Of course, my love of the games isn't purely from a bleeding-heart, post-modern hippie, world peace perspective. As an athlete I've always had my own personal ambitions of olympic glory. The conscience-cricket on my shoulder can attest that I've fallen asleep more than a few times to visions of medals and cheering fans in my head. Which is exactly how I fell asleep on Friday night. I was anticipating a regatta on Saturday, in which I was entered in 3 events, the most I've ever attempted in one day. Naturally, by the time I watched them light the torch, I was convinced I would win every event and spend the evening walking around like Mark Spitz with my flat chest obscured by a pile of gold.

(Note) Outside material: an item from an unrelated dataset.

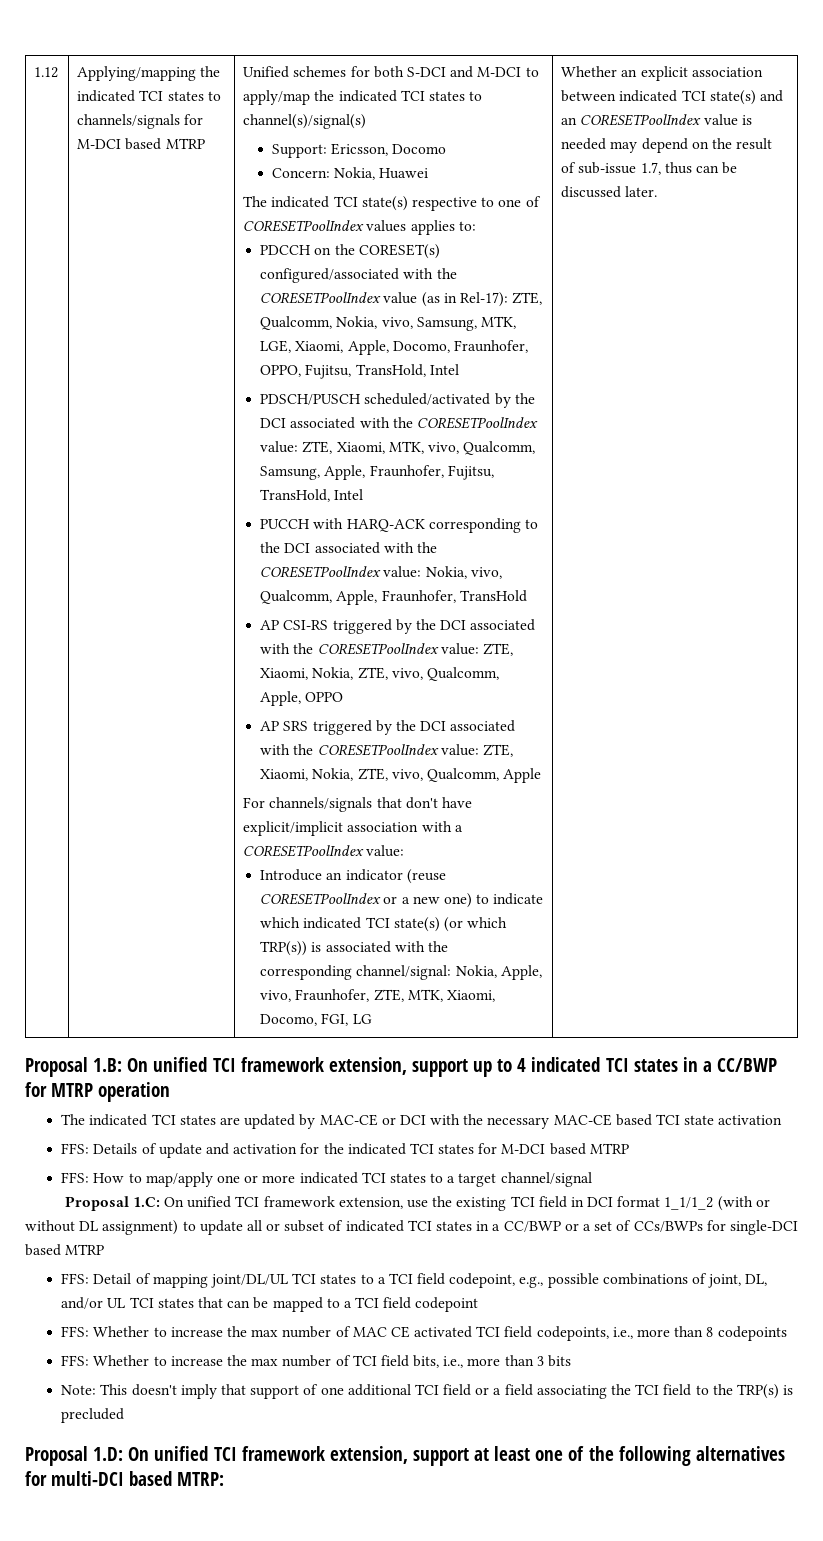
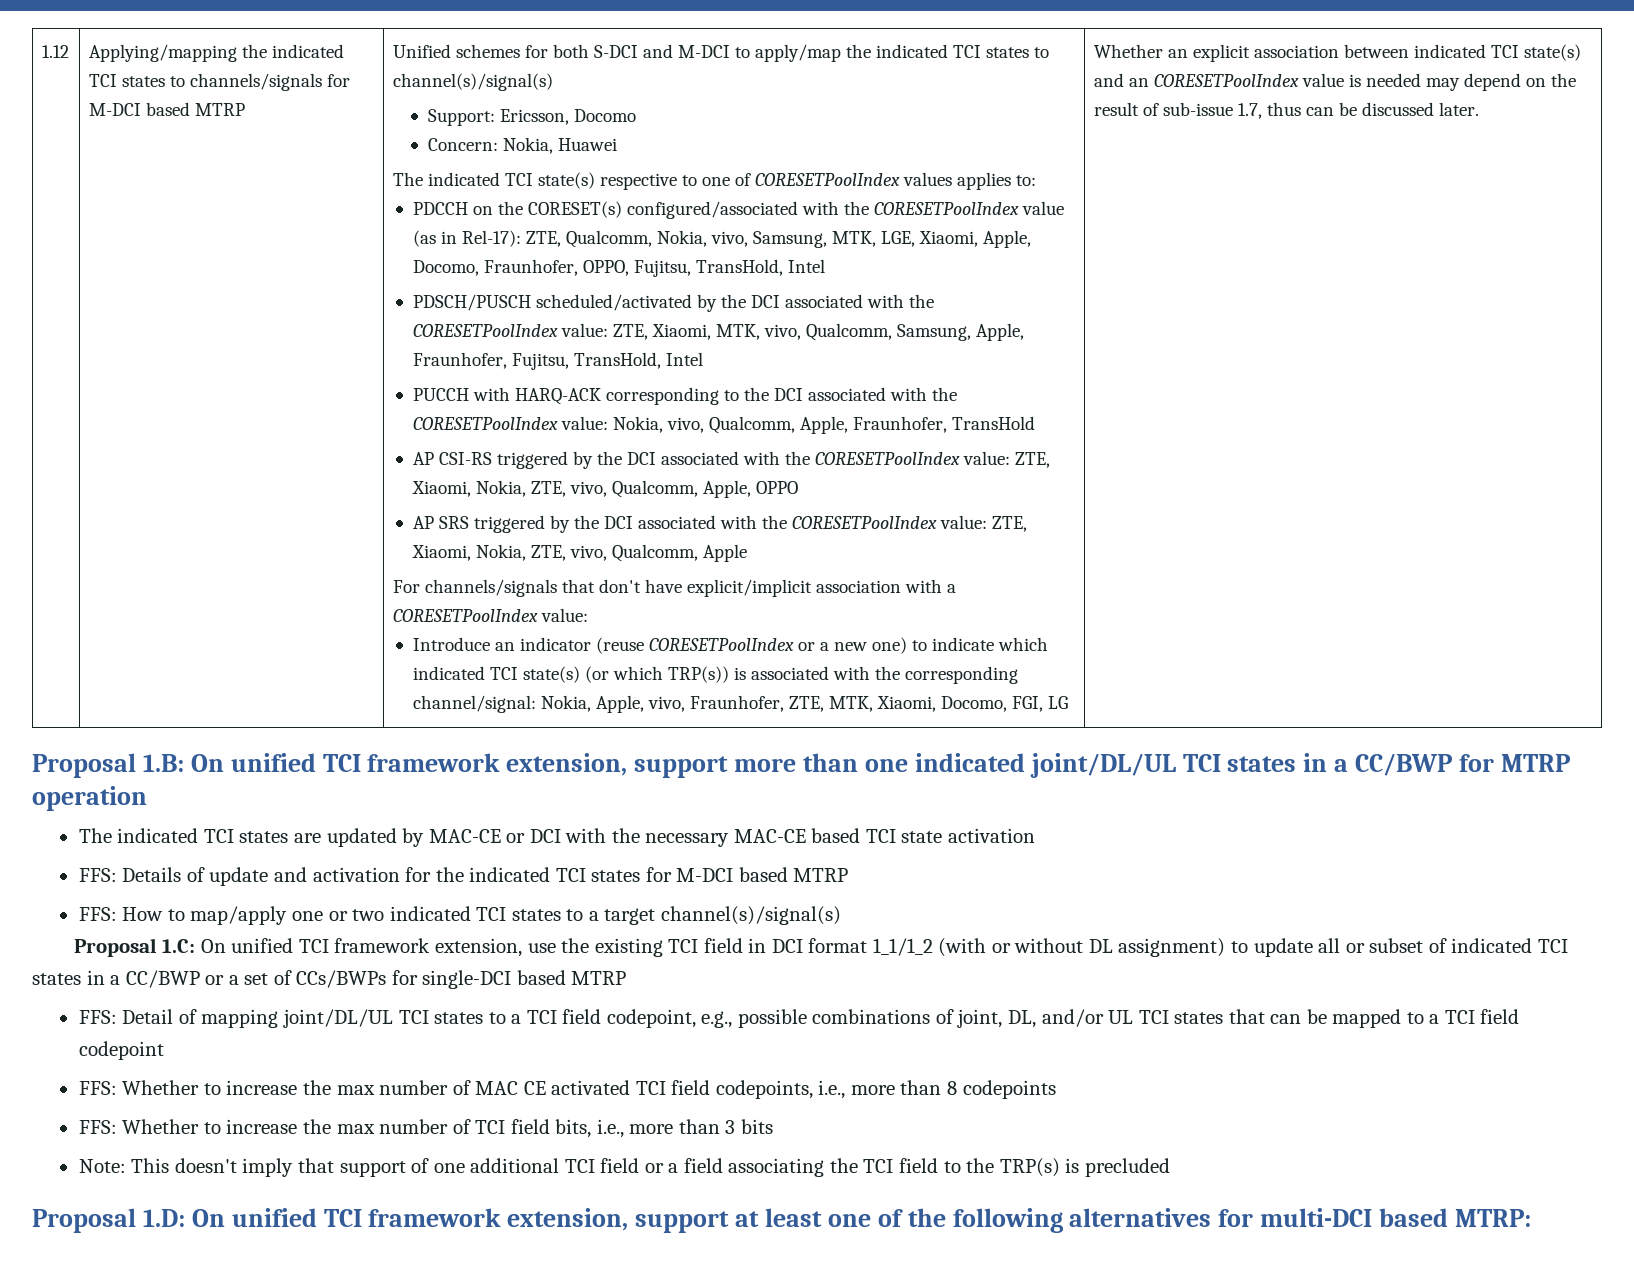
[473,1057,601,1077] up to 4 indicated -> [734,753,1176,778] more than one indicated joint/DL/UL
[262,1175,296,1183] more -> [352,909,385,921] two
[500,1172,592,1187] channel/signal -> [660,906,841,925] channel(s)/signal(s)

The idealism and energy with which I began Saturday, amplified by the drama taking place in Athens, made the poor sportsmanship of the day's events all the more shattering. I have never before taken part in an athletic even where there was such blatant disregard for fair competition.

Now, I'm not a sore loser. If we fuck up and lose as a result, I say "well, that sucked. We fucked up and lost because of it. Now we know what we need to do better next time." If we row hard and well and try our best and get beaten anyway I say "well, we did our best and got beat by a superior crew. well done, guys. we'll get 'em next time." I do not toss about accusations of cheating to alleviate my personal disappointment. Even now I will not name names of persons or clubs involved because I am aware that I may not know the whole story. Things aren't always as they seem, and I may be (and I frankly hope I am) wrong. Still, it's hard to ignore the stories that nearly every boat from my club told as they came off the water--stories of a biased start-marshall, opponents rowing in crews where they weren't allowed, and the misfortunes of badly located waterfoul.

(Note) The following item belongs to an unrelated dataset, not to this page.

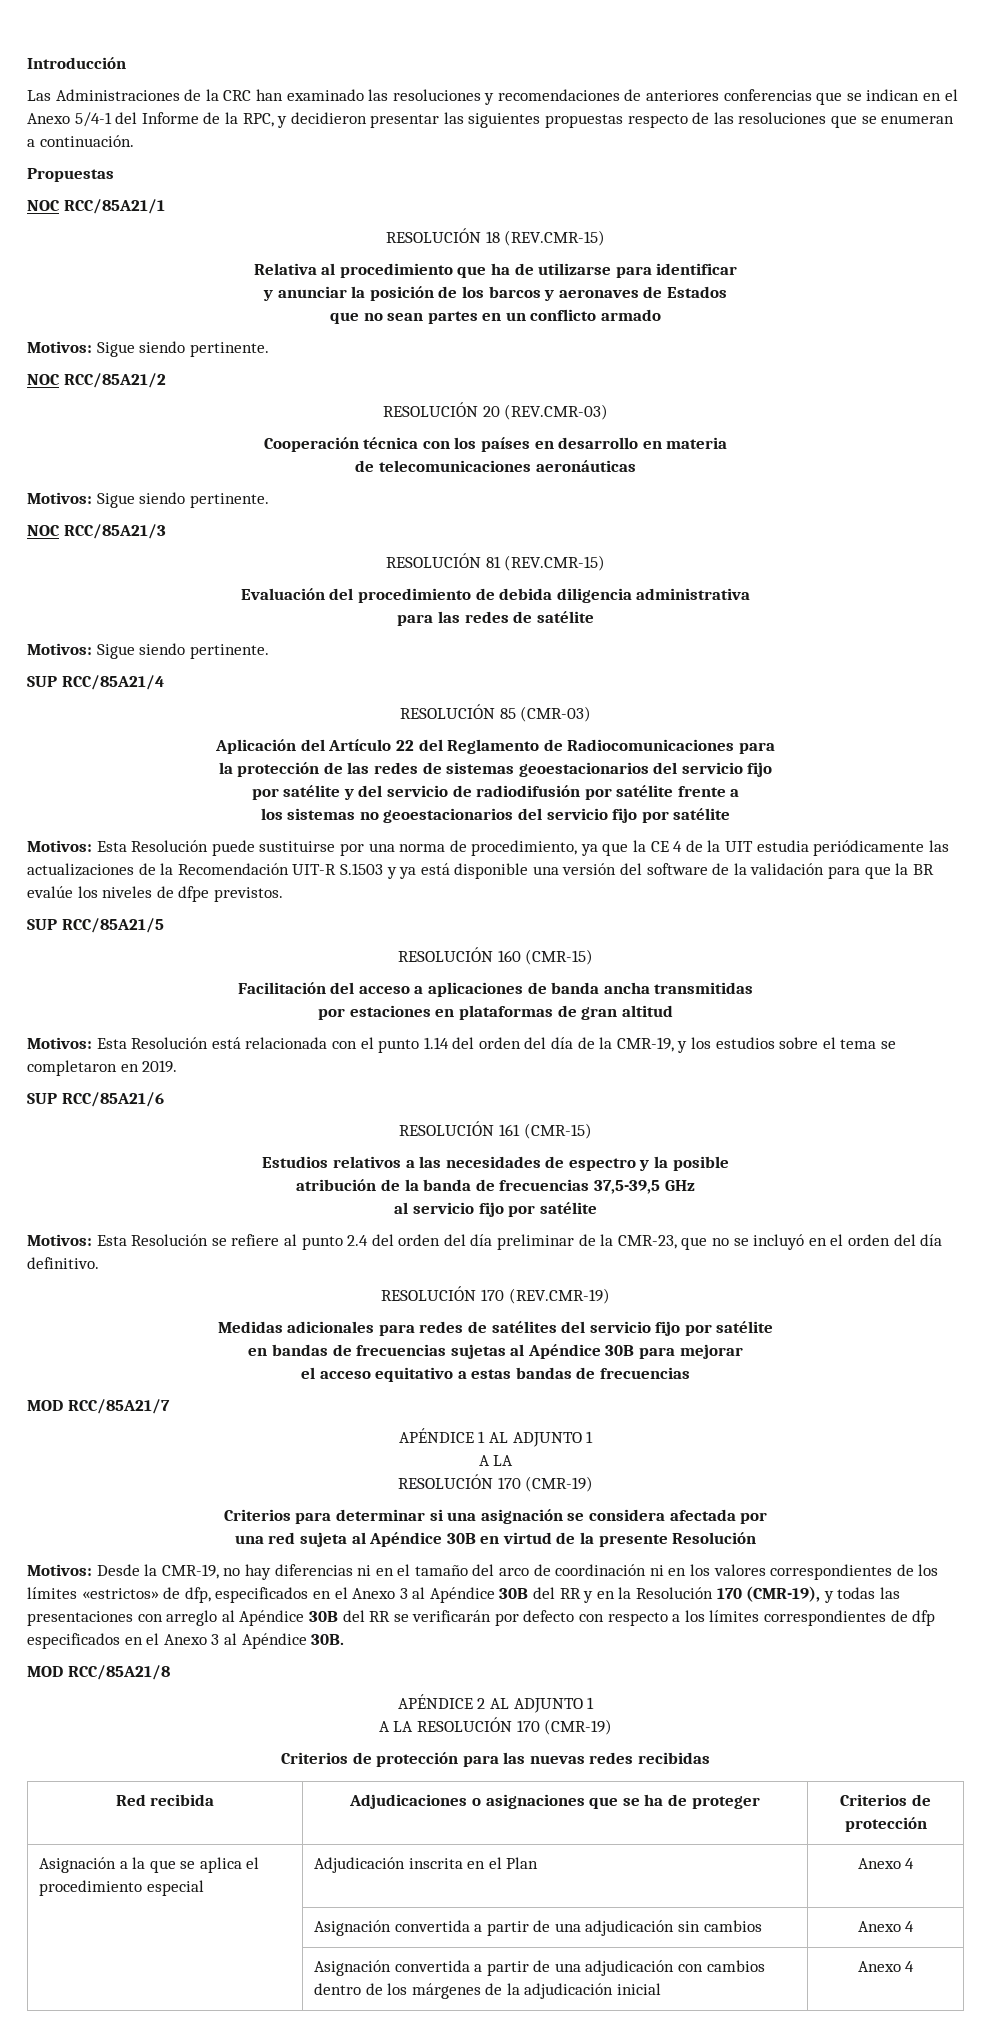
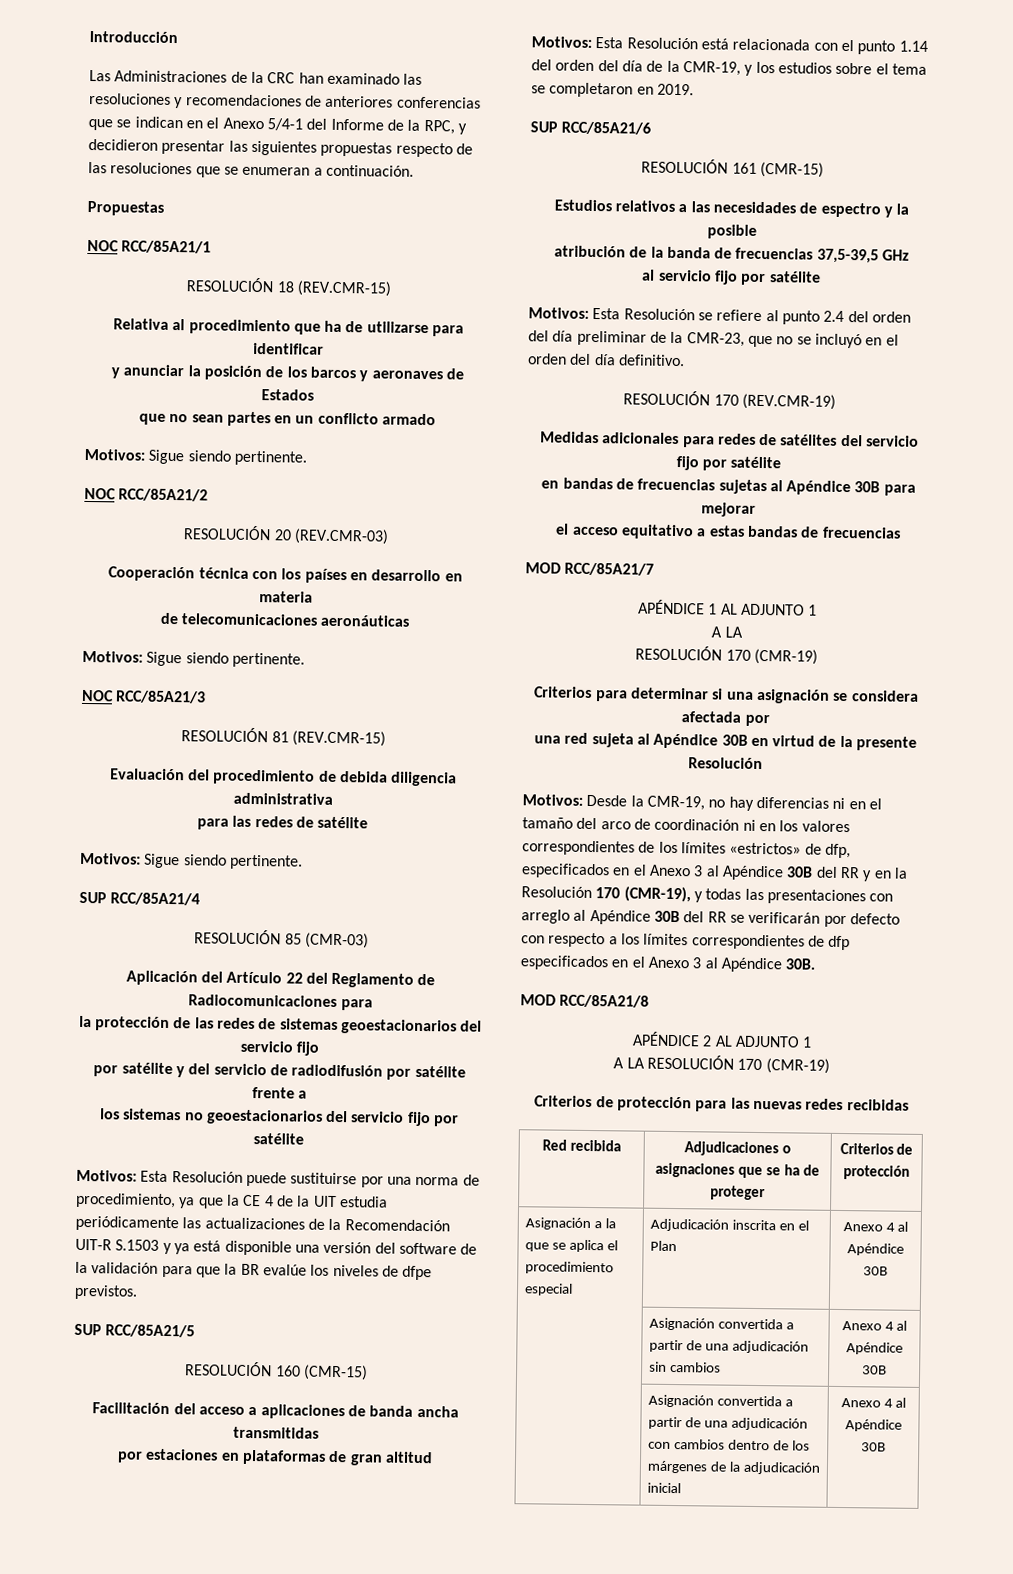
(915, 1863) none -> [897,1221,909,1232] [847,1243,904,1256] [863,1266,888,1276] al Apéndice 30B
(915, 1926) none -> [896,1320,908,1331] [846,1342,903,1355] [862,1365,887,1375] al Apéndice 30B
(915, 1966) none -> [895,1397,907,1408] [845,1419,902,1432] [861,1442,886,1452] al Apéndice 30B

It's sad when kids see the example set by their selfish elders and mimick their behaviour. It's sad that we can take what should be one of the most pure, fair, and ideal institutions humanity has ever created and twist it at both the local (as I saw on saturday) and international (as the drug accusations surrounding the Greek sprinters demonstrates) levels. I wish I hadn't seen what I saw on saturday. I would rather lose a fair fight than win a rigged one anyday, and it's sad that not everyone feels the same.

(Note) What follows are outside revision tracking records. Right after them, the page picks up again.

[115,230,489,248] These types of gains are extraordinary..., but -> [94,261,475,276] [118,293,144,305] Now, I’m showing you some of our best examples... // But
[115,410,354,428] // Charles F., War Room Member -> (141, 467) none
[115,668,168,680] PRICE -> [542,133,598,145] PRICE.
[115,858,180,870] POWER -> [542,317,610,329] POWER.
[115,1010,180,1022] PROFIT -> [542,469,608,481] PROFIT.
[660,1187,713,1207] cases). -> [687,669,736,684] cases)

But I don't run the world (one of the key global problems), and not everyone agrees with me (another serious flaw of the planet). It's important to remember however, when accusations of doping and biased judging cast a dull shadow on the shining vision of the future the Olympic Games offers, that the vast majority of athletes, coaches, judges, and fans do feel the same way. For every athlete who makes the headlines because of a cheating scandal, thousands more have gone about their business, quietly pouring their mind, body, and soul into their event of choice in complete fairness and total anonymity. It is important to remeber this because it's so easy to become jaded and cynical in the face of constant reports of cheating and corruption, but cynicism and pessimism won't bring the Olympic vision of a cooperative future to fruition. We must, at all costs, maintain the naivete and optimism we had as children. We must continue to believe in the basic goodness of humanity, greatness of heroes, and the possibiltity that the little guy can still take down the giant (WAY TO GO, PUERTO RICO!!!!!). We must continue to believe, because if we don't our own skepticism will become a self-fulfilling prophecy. The world is what we make it, and a better world starts with fair play and good sportsmanship in our small, insignificant, everday lives. Let the games begin.